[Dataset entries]
· · · · ·

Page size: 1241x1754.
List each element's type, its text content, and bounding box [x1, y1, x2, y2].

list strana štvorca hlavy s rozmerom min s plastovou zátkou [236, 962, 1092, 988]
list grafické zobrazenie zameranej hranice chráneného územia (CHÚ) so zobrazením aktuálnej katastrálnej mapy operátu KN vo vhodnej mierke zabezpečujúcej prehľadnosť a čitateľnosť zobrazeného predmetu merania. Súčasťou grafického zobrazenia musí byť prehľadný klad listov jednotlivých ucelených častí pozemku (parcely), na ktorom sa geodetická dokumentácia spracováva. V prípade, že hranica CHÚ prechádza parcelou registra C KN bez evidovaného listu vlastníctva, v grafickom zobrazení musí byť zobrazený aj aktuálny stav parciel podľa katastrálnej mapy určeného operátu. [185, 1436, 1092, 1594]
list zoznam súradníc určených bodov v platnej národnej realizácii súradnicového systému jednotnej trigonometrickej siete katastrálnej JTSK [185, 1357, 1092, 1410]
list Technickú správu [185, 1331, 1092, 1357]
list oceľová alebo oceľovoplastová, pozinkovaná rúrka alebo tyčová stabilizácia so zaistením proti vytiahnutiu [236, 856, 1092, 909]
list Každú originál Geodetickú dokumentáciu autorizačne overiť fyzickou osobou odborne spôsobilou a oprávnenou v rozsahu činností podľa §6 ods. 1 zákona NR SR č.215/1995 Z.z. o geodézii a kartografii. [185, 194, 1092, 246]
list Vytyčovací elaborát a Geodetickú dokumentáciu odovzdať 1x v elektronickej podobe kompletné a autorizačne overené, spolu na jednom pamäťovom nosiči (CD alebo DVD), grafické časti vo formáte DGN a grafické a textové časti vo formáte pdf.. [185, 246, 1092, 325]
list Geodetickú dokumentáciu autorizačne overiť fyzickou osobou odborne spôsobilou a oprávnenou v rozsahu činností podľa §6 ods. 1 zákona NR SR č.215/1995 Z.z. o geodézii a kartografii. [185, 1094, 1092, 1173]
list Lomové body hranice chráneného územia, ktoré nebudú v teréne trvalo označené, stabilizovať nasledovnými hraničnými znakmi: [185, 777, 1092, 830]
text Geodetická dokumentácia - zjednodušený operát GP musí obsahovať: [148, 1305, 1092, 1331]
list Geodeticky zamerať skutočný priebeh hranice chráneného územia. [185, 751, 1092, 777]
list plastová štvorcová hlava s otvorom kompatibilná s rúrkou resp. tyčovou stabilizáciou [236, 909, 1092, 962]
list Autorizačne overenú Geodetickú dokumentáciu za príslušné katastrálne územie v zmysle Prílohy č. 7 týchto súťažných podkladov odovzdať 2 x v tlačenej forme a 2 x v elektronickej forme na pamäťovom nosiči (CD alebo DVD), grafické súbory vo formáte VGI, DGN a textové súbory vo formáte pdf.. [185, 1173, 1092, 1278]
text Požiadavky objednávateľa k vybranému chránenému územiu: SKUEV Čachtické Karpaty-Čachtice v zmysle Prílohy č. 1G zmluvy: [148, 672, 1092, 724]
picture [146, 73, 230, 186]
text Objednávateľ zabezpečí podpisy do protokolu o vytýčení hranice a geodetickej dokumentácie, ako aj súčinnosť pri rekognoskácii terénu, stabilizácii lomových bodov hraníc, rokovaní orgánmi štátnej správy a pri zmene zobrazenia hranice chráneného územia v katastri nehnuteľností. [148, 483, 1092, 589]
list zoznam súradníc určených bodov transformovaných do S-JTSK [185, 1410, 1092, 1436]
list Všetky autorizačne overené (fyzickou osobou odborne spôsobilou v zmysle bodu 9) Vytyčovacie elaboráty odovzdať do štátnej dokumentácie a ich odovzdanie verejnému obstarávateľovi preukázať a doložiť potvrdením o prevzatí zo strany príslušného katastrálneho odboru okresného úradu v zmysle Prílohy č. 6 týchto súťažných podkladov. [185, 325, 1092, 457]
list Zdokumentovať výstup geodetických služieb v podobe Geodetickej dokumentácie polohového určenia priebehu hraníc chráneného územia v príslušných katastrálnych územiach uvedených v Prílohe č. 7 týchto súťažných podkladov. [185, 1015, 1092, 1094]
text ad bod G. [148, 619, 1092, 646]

· · · · ·

WHAT NEEDS TO BE DONE: Of the lines in the data, report each one containing the string "dokumentácia".

SOLUTION FOR THIS TASK:
list grafické zobrazenie zameranej hranice chráneného územia (CHÚ) so zobrazením aktuálnej katastrálnej mapy operátu KN vo vhodnej mierke zabezpečujúcej prehľadnosť a čitateľnosť zobrazeného predmetu merania. Súčasťou grafického zobrazenia musí byť prehľadný klad listov jednotlivých ucelených častí pozemku (parcely), na ktorom sa geodetická dokumentácia spracováva. V prípade, že hranica CHÚ prechádza parcelou registra C KN bez evidovaného listu vlastníctva, v grafickom zobrazení musí byť zobrazený aj aktuálny stav parciel podľa katastrálnej mapy určeného operátu. [185, 1436, 1092, 1594]
text Geodetická dokumentácia - zjednodušený operát GP musí obsahovať: [148, 1305, 1092, 1331]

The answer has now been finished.